• What needs to be done: Rewrite the rows below as a JSON list of strings, with each line as its own string and blank lines omitted.

(Chart interpretation exercises)
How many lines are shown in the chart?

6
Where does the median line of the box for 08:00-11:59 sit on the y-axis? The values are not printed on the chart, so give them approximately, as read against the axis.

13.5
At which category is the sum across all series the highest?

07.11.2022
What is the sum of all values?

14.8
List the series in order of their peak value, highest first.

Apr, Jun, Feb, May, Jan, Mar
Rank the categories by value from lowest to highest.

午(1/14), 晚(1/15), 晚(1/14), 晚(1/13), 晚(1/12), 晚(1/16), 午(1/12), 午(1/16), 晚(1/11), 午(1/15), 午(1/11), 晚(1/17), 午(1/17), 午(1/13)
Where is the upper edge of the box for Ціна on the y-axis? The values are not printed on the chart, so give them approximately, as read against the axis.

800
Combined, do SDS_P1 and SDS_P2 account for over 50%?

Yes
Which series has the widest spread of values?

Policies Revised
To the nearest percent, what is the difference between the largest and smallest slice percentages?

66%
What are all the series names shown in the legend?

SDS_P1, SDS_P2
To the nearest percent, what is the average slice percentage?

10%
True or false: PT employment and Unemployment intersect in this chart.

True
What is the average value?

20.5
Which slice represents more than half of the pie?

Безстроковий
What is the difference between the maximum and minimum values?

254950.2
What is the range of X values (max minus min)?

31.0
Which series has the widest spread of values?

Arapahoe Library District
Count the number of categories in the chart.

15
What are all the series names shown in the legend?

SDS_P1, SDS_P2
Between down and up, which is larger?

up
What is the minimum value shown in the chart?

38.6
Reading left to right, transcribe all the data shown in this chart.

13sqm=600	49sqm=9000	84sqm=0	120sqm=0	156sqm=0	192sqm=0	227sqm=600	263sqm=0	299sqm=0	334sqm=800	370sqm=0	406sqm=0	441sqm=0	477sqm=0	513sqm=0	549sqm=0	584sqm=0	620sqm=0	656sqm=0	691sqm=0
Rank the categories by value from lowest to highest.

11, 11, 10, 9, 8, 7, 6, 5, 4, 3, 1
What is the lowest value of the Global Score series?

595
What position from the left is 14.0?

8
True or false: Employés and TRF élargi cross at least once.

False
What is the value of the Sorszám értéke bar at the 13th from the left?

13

• Response to the task:
[
  "How many lines are shown in the chart?",
  "6",
  "Where does the median line of the box for 08:00-11:59 sit on the y-axis? The values are not printed on the chart, so give them approximately, as read against the axis.",
  "13.5",
  "At which category is the sum across all series the highest?",
  "07.11.2022",
  "What is the sum of all values?",
  "14.8",
  "List the series in order of their peak value, highest first.",
  "Apr, Jun, Feb, May, Jan, Mar",
  "Rank the categories by value from lowest to highest.",
  "午(1/14), 晚(1/15), 晚(1/14), 晚(1/13), 晚(1/12), 晚(1/16), 午(1/12), 午(1/16), 晚(1/11), 午(1/15), 午(1/11), 晚(1/17), 午(1/17), 午(1/13)",
  "Where is the upper edge of the box for Ціна on the y-axis? The values are not printed on the chart, so give them approximately, as read against the axis.",
  "800",
  "Combined, do SDS_P1 and SDS_P2 account for over 50%?",
  "Yes",
  "Which series has the widest spread of values?",
  "Policies Revised",
  "To the nearest percent, what is the difference between the largest and smallest slice percentages?",
  "66%",
  "What are all the series names shown in the legend?",
  "SDS_P1, SDS_P2",
  "To the nearest percent, what is the average slice percentage?",
  "10%",
  "True or false: PT employment and Unemployment intersect in this chart.",
  "True",
  "What is the average value?",
  "20.5",
  "Which slice represents more than half of the pie?",
  "Безстроковий",
  "What is the difference between the maximum and minimum values?",
  "254950.2",
  "What is the range of X values (max minus min)?",
  "31.0",
  "Which series has the widest spread of values?",
  "Arapahoe Library District",
  "Count the number of categories in the chart.",
  "15",
  "What are all the series names shown in the legend?",
  "SDS_P1, SDS_P2",
  "Between down and up, which is larger?",
  "up",
  "What is the minimum value shown in the chart?",
  "38.6",
  "Reading left to right, transcribe all the data shown in this chart.",
  "13sqm=600\t49sqm=9000\t84sqm=0\t120sqm=0\t156sqm=0\t192sqm=0\t227sqm=600\t263sqm=0\t299sqm=0\t334sqm=800\t370sqm=0\t406sqm=0\t441sqm=0\t477sqm=0\t513sqm=0\t549sqm=0\t584sqm=0\t620sqm=0\t656sqm=0\t691sqm=0",
  "Rank the categories by value from lowest to highest.",
  "11, 11, 10, 9, 8, 7, 6, 5, 4, 3, 1",
  "What is the lowest value of the Global Score series?",
  "595",
  "What position from the left is 14.0?",
  "8",
  "True or false: Employés and TRF élargi cross at least once.",
  "False",
  "What is the value of the Sorszám értéke bar at the 13th from the left?",
  "13"
]